Tiba-tiba condro bangkit. Dia mengambil tas yang disandarkan di batang pohon kelapa. Tangan kanan Condro merogoh sesuatu di dalam tas. Ternyata yang diambil adalah rakitan bom. Kedua tangan Condro melilitkan rakitan bom di tubuhnya. Dia lari ke tengah kerumunan pengunjung wisata. Tak lama kemudian blaarrrrr. Tubuh Condro hancur. Puluhan orang tewas. Termasuk Amrizal dan gadis pelayan warung lesehan tikar turut menjadi korban.

Tak berselang lama tim petugas keamanan dari polisi dan tentara datang. Mereka bergegas menyisir dan memasang pembatas untuk memudahkan mereka dalam mengevakuasi dan mendeteksi korban. Dari identitas pelaku, polisi menyimpulkan bahwa Condro itu buronan mereka. Condro anggota jaringan teroris yang selama ini mereka buru.
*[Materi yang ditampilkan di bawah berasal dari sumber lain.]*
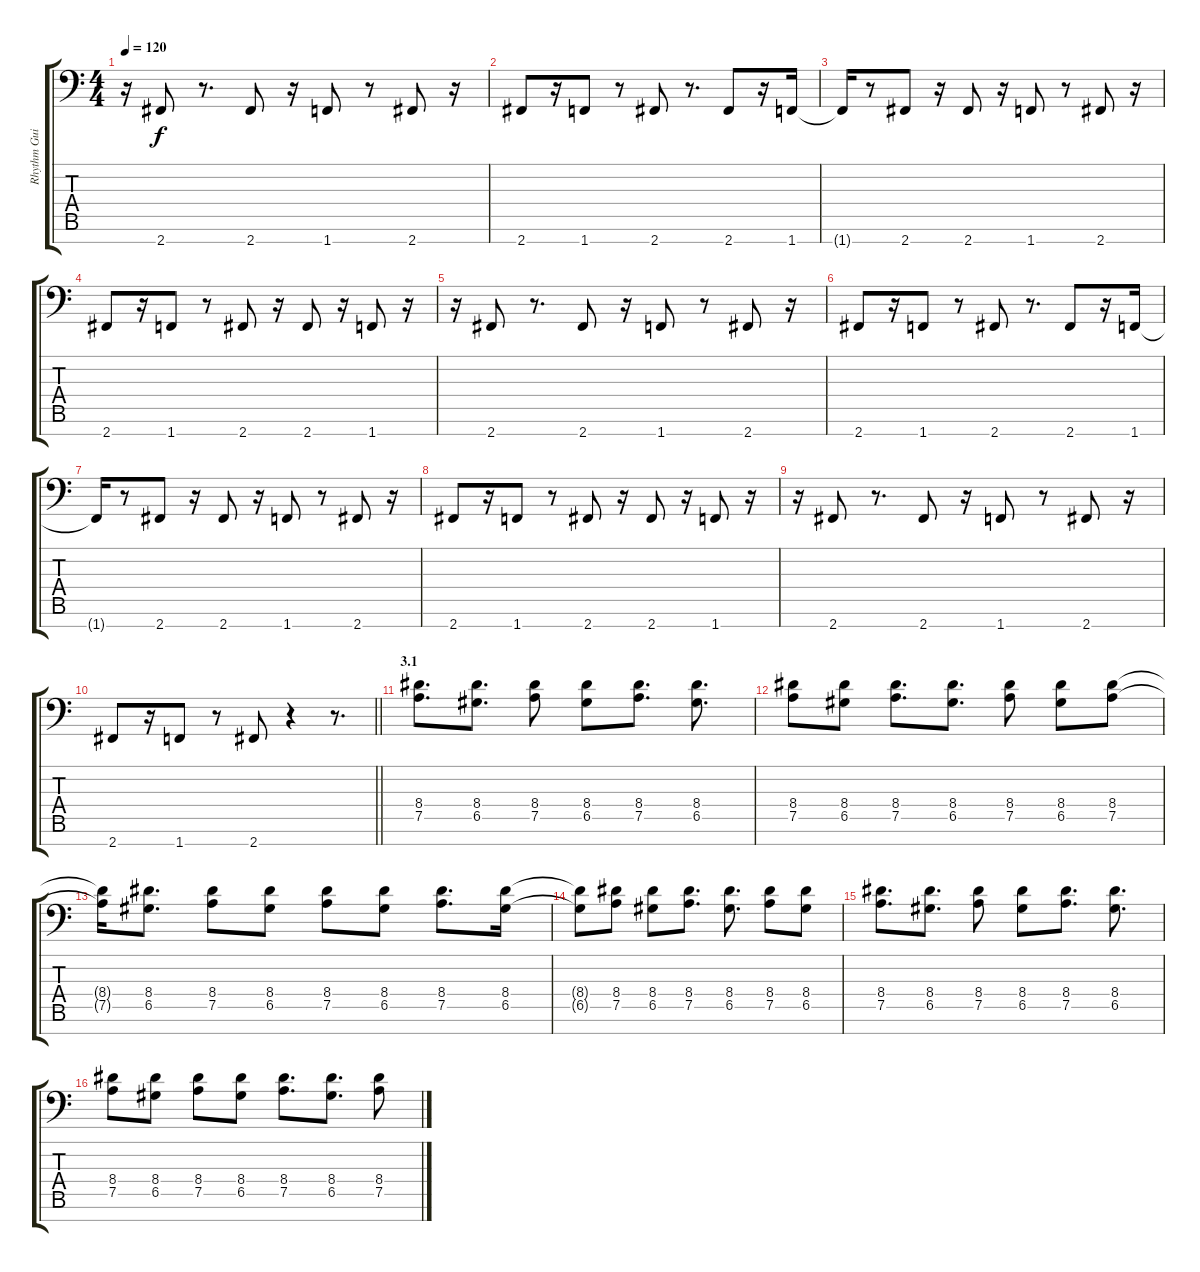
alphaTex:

\track ("Rhythm Guitar" "Rhythm Gui") {instrument distortionguitar}
\staff {score tabs}
\tuning (A3 F3 C3 G2 D2 A1 E1) {hide}
\ts (4 4)
\tempo 120
\clef f4
\ks c
r.16{dy f} 2.7.8 r.8{d} 2.7.8 r.16 1.7.8 r.8 2.7.8 r.16 |
2.7.8 r.16 1.7.8 r.8 2.7.8 r.8{d} 2.7.8 r.16 1.7.16 |
1.7{t}.16 r.8 2.7.8 r.16 2.7.8 r.16 1.7.8 r.8 2.7.8 r.16 |
2.7.8 r.16 1.7.8 r.8 2.7.8 r.16 2.7.8 r.16 1.7.8 r.16 |
r.16 2.7.8 r.8{d} 2.7.8 r.16 1.7.8 r.8 2.7.8 r.16 |
2.7.8 r.16 1.7.8 r.8 2.7.8 r.8{d} 2.7.8 r.16 1.7.16 |
1.7{t}.16 r.8 2.7.8 r.16 2.7.8 r.16 1.7.8 r.8 2.7.8 r.16 |
2.7.8 r.16 1.7.8 r.8 2.7.8 r.16 2.7.8 r.16 1.7.8 r.16 |
r.16 2.7.8 r.8{d} 2.7.8 r.16 1.7.8 r.8 2.7.8 r.16 |
\barLineRight lightlight
2.7.8 r.16 1.7.8 r.8 2.7.8 r.4 r.8{d} |
\section ("" "3.1")
(8.4 7.5).8{d} (8.4 6.5).8{d} (8.4 7.5).8 (8.4 6.5).8 (8.4 7.5).8{d} (8.4 6.5).8{d} |
(8.4 7.5).8 (8.4 6.5).8 (8.4 7.5).8{d} (8.4 6.5).8{d} (8.4 7.5).8 (8.4 6.5).8 (8.4 7.5).8 |
(8.4{t} 7.5{t}).16 (8.4 6.5).8{d} (8.4 7.5).8 (8.4 6.5).8 (8.4 7.5).8 (8.4 6.5).8 (8.4 7.5).8{d} (8.4 6.5).16 |
(8.4{t} 6.5{t}).8 (8.4 7.5).8 (8.4 6.5).8 (8.4 7.5).8{d} (8.4 6.5).8{d} (8.4 7.5).8 (8.4 6.5).8 |
(8.4 7.5).8{d} (8.4 6.5).8{d} (8.4 7.5).8 (8.4 6.5).8 (8.4 7.5).8{d} (8.4 6.5).8{d} |
(8.4 7.5).8 (8.4 6.5).8 (8.4 7.5).8 (8.4 6.5).8 (8.4 7.5).8{d} (8.4 6.5).8{d} (8.4 7.5).8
Polisi dibantu masyarakat sekitar mengevakuasi korban. Amrizal yang tubuhnya tak utuh dimasukkan ke kantong janazah. Demikian juga korban meninggal lain. Korban luka dibawa ke puskemas dan rumah sakit terdekat. Mereka juga bergotong-royong merapikan serpihan bangunan yang porak-poranda akibat ledakan.

Aksi nekad Condro menyisakan duka. Aksi berkedok dakwah membuat orang lain susah karena cara dakwah yang salah. Dakwah itu bukan dengan kekerasan, melainkan dengan kedamaian dan kesejukan hati. Indonesia ini negeri yang suci. Oknum-oknum pejabatlah yang berulah dan harus dinasihati agar bisa menata negeri dengan pengabdian tinggi.

Area pantai kelapa di tutup sementara oleh keamanan. Lokasi wisata yang biasanya ramai kini sunyi. Hanya air mata dan karangan bunga duka-cita menghiasi tempat itu. (*)

 

Lamongan, 19 Agustus 2023

 

Ahmad Zaini merupakan penulis yang tinggal di Wanar, Pucuk, Lamongan. Beberapa cerpen dan puisinya pernah dimuat di berbagai media cetak dan online. Dia pernah menerima penghargaan dari gubernur Jawa Timur sebagai pemenang GTK Creative Camp (GCC) tahun 2021 dan 2022 bidang Apresiasi Penulis Buku.